Chris Hoornaert, ambassadeur de l’UE au Panama et Bob Van Den Berghe, directeur adjoint du CCP.
Chris Hoornaert, ambassadeur de l’UE au Panama et Bob Van Den Berghe, directeur adjoint du CCP. © Mélanie Joris

Ce Belge travaille avec les autorités du pays pour développer toute une série de programmes qui doivent rendre l’État plus fort et plus stable. "Il faut investir dans les institutions et dans les ressources humaines", déclare-t-il.

Quant au trafic de drogue, l’ambassadeur rappelle qu’il est très important d’agir à la source avant que la cocaïne n’ait pris la mer, direction l’Europe. "Il faut travailler au début de la chaîne pour éviter que le problème ne se propage en Europe. Il s’agit non seulement d’un problème pour la santé de notre propre population, mais aussi parce que cela génère de la criminalité", résume-t-il.

Respecter l’État de droit

Le Programme de Contrôle de Containers (CCP) ne se limite pas à la formation des douaniers dans les pays sources et de transit de la drogue. Le Programme vise aussi à entretenir des liens privilégiés avec les autorités de ces pays. Bob Van Den Berghe, directeur adjoint du CCP : "On veut stimuler l’échange d’expériences, mais aussi l’échange d’informations. Le but est d’intensifier la communication entre les pays sources et les pays de destination comme, par exemple, la Belgique avec le port d’Anvers, de Zeebrugge, le port de Gand", décrypte-t-il.

Pour ce faire, le directeur adjoint du Programme de Contrôle de Containers effectue beaucoup de déplacements aux quatre coins du monde. Lors de son passage au Panama, il en a profité pour rendre visite au procureur général Javier Caraballo, récemment entré en fonction.

Nous avons mis fin à l’inaction

Ancien procureur dédié aux dossiers drogue, l’homme connaît bien le problème. "Ces dernières années, nous avons mis fin à l’inaction", observe-t-il. Cela n’est pas sans conséquence. Le Panama a connu quelques faits divers très violents liés aux cartels de la drogue ces dernières semaines.
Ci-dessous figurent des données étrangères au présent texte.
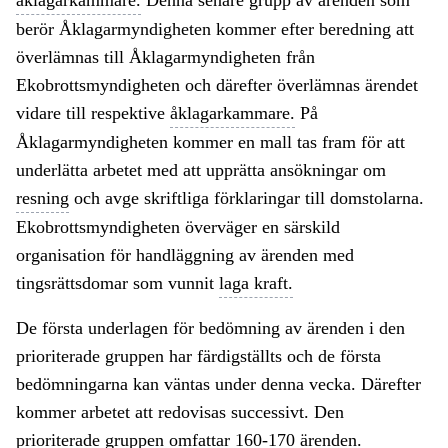
åklagarkammare.
Denna senare grupp av ärenden som
berör Åklagarmyndigheten kommer efter beredning att
överlämnas till Åklagarmyndigheten från
Ekobrottsmyndigheten och därefter överlämnas ärendet
vidare till respektive
åklagarkammare.
På
Åklagarmyndigheten kommer en mall tas fram för att
underlätta arbetet med att upprätta ansökningar om
resning
och avge skriftliga förklaringar till domstolarna.
Ekobrottsmyndigheten överväger en särskild
organisation för handläggning av ärenden med
tingsrättsdomar som vunnit
laga kraft.
De första underlagen för bedömning av ärenden i den
prioriterade gruppen har färdigställts och de första
bedömningarna kan väntas under denna vecka. Därefter
kommer arbetet att redovisas successivt. Den
prioriterade gruppen omfattar 160-170 ärenden.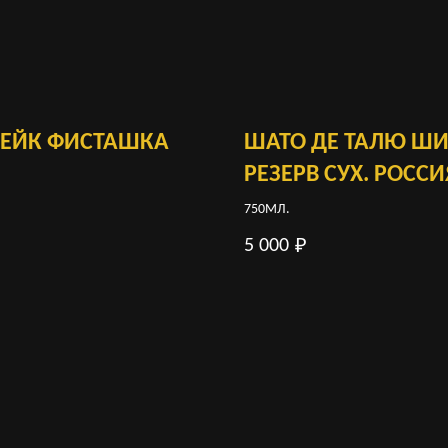
КЕЙК ФИСТАШКА
ШАТО ДЕ ТАЛЮ ШИ
РЕЗЕРВ СУХ. РОССИ
750МЛ.
5 000
₽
Quant à savoir si la police et la justice n’ont pas toujours une guerre de retard sur les trafiquants, la réponse du procureur général Javier Caraballo est claire : "Ces groupes criminels disposent de moyens financiers importants. Nous, nous avons des règles et des lois à respecter quand nous nous confrontons à eux. Et c’est précisément ce qui nous différencie de ces groupes. En obéissant à ces règles et ces principes légaux, nous faisons prévaloir l’état de droit".

Le combat contre les narcotrafiquants se poursuit inlassablement. Chaque année, huit millions de containers passent par le canal de Panama. On estime généralement que deux pourcents d’entre eux sont contrôlés.